## [What this exercise asks]
- a) Answer these about the loop finder post:
(i) What does the function use to find two sample points with similar surrounding values?
(ii) Which file has to be downloaded to get the AudioFloatConverter class?
(iii) What number is windowSize set to in the code?
- b) Transcribe everything in the loop finder post from "Automatic sample loop" down to "similar surrounding values.", with no changes.
- c) Write the next part of the loop finder post, carrying on after its last line.

## [Passage]
Automatic sample loop finder

Here is a function I use to find a suitable loop in a sample. It uses a moving window to find two sample points that have similar surrounding values.

You’ll have to download gervill.jar to get the AudioFloatConverter class or provide a byte-to-float converter yourself.

You can also modify some of the constants in the code (larger -> better loops perhaps + slower): windowSize, endSteps, startSteps



	static long[] calculateLoopStartAndLength(AudioFormat format,
			byte[] sampleData, long initialLoopStart, long initialLoopLength) {
		long[] result = new long[2];

		AudioFloatConverter converter = AudioFloatConverter
				.getConverter(format);
		float[] floatData = new float[sampleData.length
				/ (format.getFrameSize())];
		converter.toFloatArray(sampleData, floatData);

		int windowSize = 21;
		int endSteps = 2000;
		int startSteps = 2000;
		int bestEndIndex = (int) (initialLoopStart + initialLoopLength);
		int bestStartIndex = (int) initialLoopStart;
		double smallestValue = Double.POSITIVE_INFINITY;
		for (int i = -endSteps / 2; i < endSteps / 2; i++) {
			int endIndex = (int) (initialLoopStart + initialLoopLength + i);

			if (endIndex - windowSize / 2 < 0
					|| endIndex + windowSize / 2 >= floatData.length) {
				continue;
			}
			for (int j = -startSteps / 2; j < startSteps / 2; j++) {
				int startIndex = (int) (initialLoopStart + j);
				// Calculate the weighted difference sum
				if (startIndex - windowSize / 2 < 0
						|| startIndex + windowSize / 2 >= floatData.length) {
					continue;
				}

				double sum = 0.0;
				for (int k = -windowSize / 2; k <= windowSize / 2; k++) {
					double endValue = floatData[endIndex + k];
					double weight = 1.0;
					if (k != 0) {
						weight = Math.abs(1.0 / (double) (2.0 * k));
					}
					double startValue = floatData[startIndex + k];
					sum += weight * Math.abs(endValue - startValue);
				}
				if (sum < smallestValue) {
					smallestValue = sum;
					bestEndIndex = endIndex;
					bestStartIndex = startIndex;
				}
			}
		}
		result[0] = bestStartIndex;
		result[1] = bestEndIndex - bestStartIndex;
		return result;
	}


So it’s used for finding a good start and end place to make a repeating loop?

[Saved data entries]
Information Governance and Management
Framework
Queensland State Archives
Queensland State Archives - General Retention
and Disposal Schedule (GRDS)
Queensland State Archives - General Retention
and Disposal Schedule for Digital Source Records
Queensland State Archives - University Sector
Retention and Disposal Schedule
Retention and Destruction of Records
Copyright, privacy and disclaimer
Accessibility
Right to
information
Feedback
---
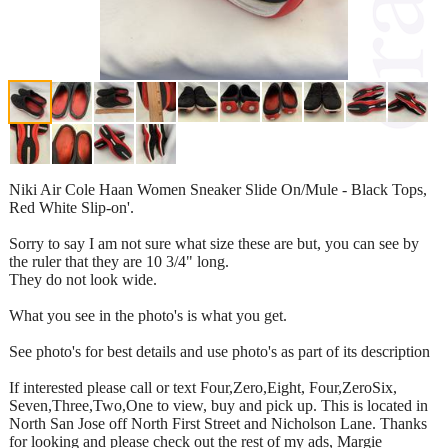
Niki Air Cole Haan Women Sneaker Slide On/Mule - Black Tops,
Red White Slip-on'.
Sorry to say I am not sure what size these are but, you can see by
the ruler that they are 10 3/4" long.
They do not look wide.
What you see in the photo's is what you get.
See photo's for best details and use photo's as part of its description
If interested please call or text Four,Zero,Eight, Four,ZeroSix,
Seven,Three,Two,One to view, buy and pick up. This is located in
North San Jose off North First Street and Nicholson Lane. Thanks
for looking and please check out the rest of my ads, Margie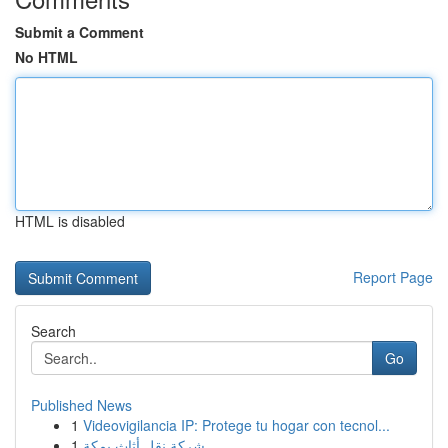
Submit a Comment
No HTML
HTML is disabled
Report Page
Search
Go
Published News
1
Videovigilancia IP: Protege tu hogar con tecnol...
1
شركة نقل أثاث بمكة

## [Replies]
- a)
(i) A moving window.
(ii) gervill.jar
(iii) 21

- b)
Automatic sample loop finder

Here is a function I use to find a suitable loop in a sample. It uses a moving window to find two sample points that have similar surrounding values.

- c)
Sounds pretty useful, thanks for the code.

If you get time, it’d be cool to see a simple use-case.

Yes that is correct.

It tries to find similar surroundings for two places in a sample. The similarity at the two loop points is valued the most with the weight variable that decreases with distance.
There are a lot of possibilities for exploring other weights and also trying to get away from that nasty cubic-like complexity.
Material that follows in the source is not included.